Based on its performance, ICIEC has maintained, for the 12th consecutive year, an Aa3 rating by Moody’s – which is one of the strongest in the export credit and political risk insurance industry. The Corporation also increased its total intra-OIC business by more than 28% over the previous year, having insured a total of US$5.4 billion, involving 36 member countries. These results contribute to the OIC’s goal of reaching a 25% intra-OIC trade share by 2025.

Releasing the Corporation’s 2019 Annual Report on 29 May 2020, Oussama Kaissi, the Chief Executive Officer of ICIEC, expressed optimism at the Corporation’s prospects for 2020, stating: “We are well-positioned to weather the effects of the ongoing Coronavirus-19 pandemic and continue our strong business performance as a direct result of the robust pipeline developed  in 2019”.

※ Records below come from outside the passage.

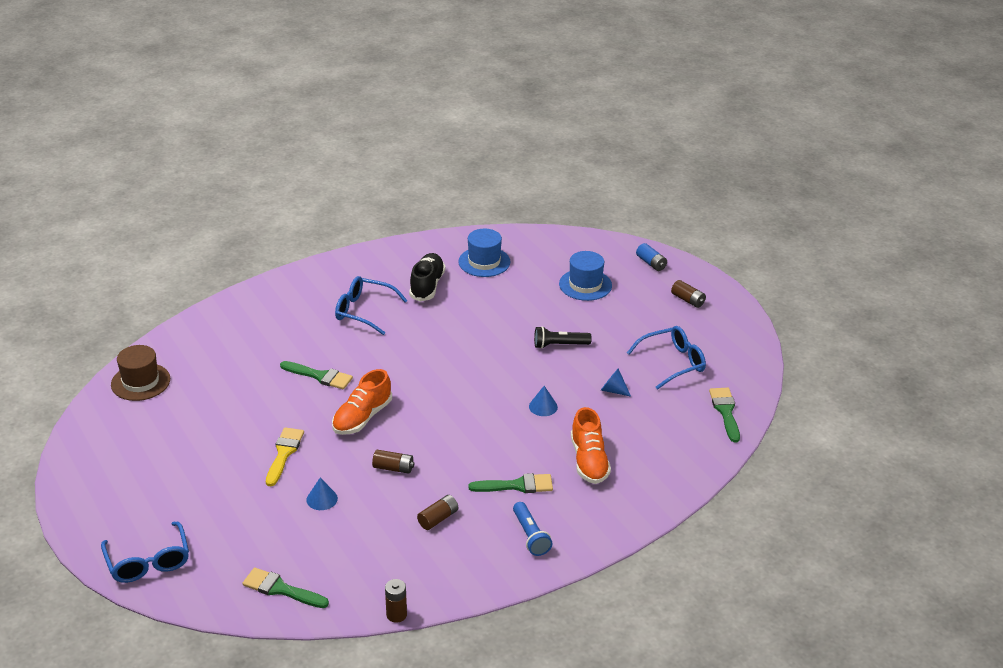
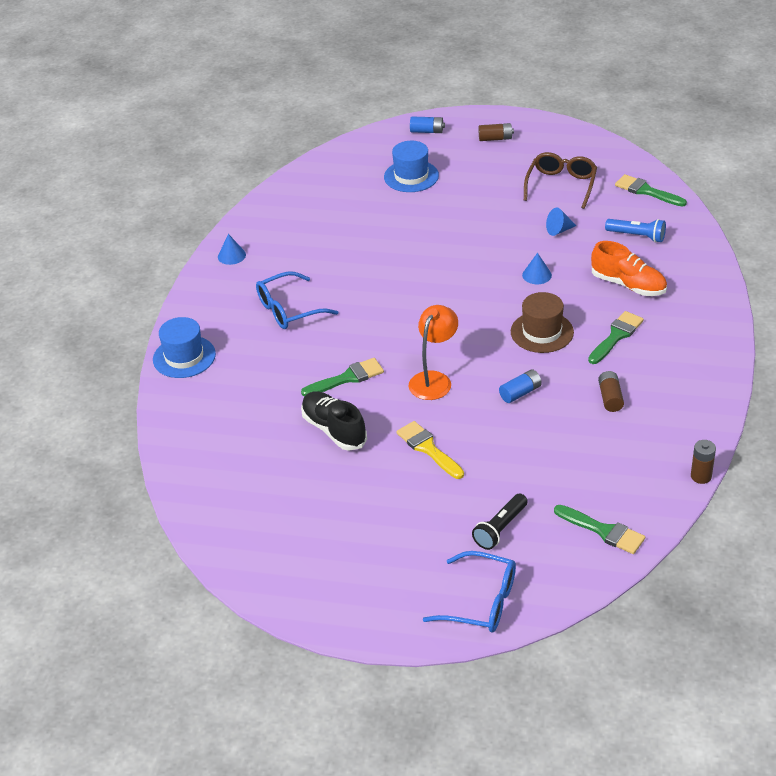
camera: 45 degrees left, 5 degrees up
brown hat [111,345,170,401] -> brown hat moved to [511,292,574,353]
green brush [242,568,329,608] -> green brush turned 120 degrees counterclockwise [554,505,645,554]
blue cone [306,477,338,510] -> blue cone moved to [218,234,246,265]
orange shoe [332,369,392,435] -> orange lamp [409,305,458,400]
brown battery [372,450,414,474] -> blue battery [499,369,542,403]
black shoe [409,253,445,302] -> black shoe moved to [301,391,367,451]
blue hat [458,229,510,277] -> blue hat moved to [153,317,216,378]
blue flashlight [513,502,553,556] -> blue flashlight moved to [605,219,666,243]
black flashlight [534,326,592,349] -> black flashlight moved to [472,494,528,550]
blue glasses [627,326,706,390] -> brown glasses [524,152,597,209]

“These results demonstrate ICIEC’s growth and continued commitment to delivering on its mandate of supporting trade and investment in our 47 member countries – assisting in their economic development, diversification and prosperity. Considering the significant growth, our Corporation is on track to reach its 2019-2020 Business Plan targets for business insured,” he added.

ICIEC attributes the impressive 2019 results to various operational initiatives, including: underwriting improvements, risk management and technical reserving practices, a strong commitment to continuous professional development, as well as our partnership with international players in the industry.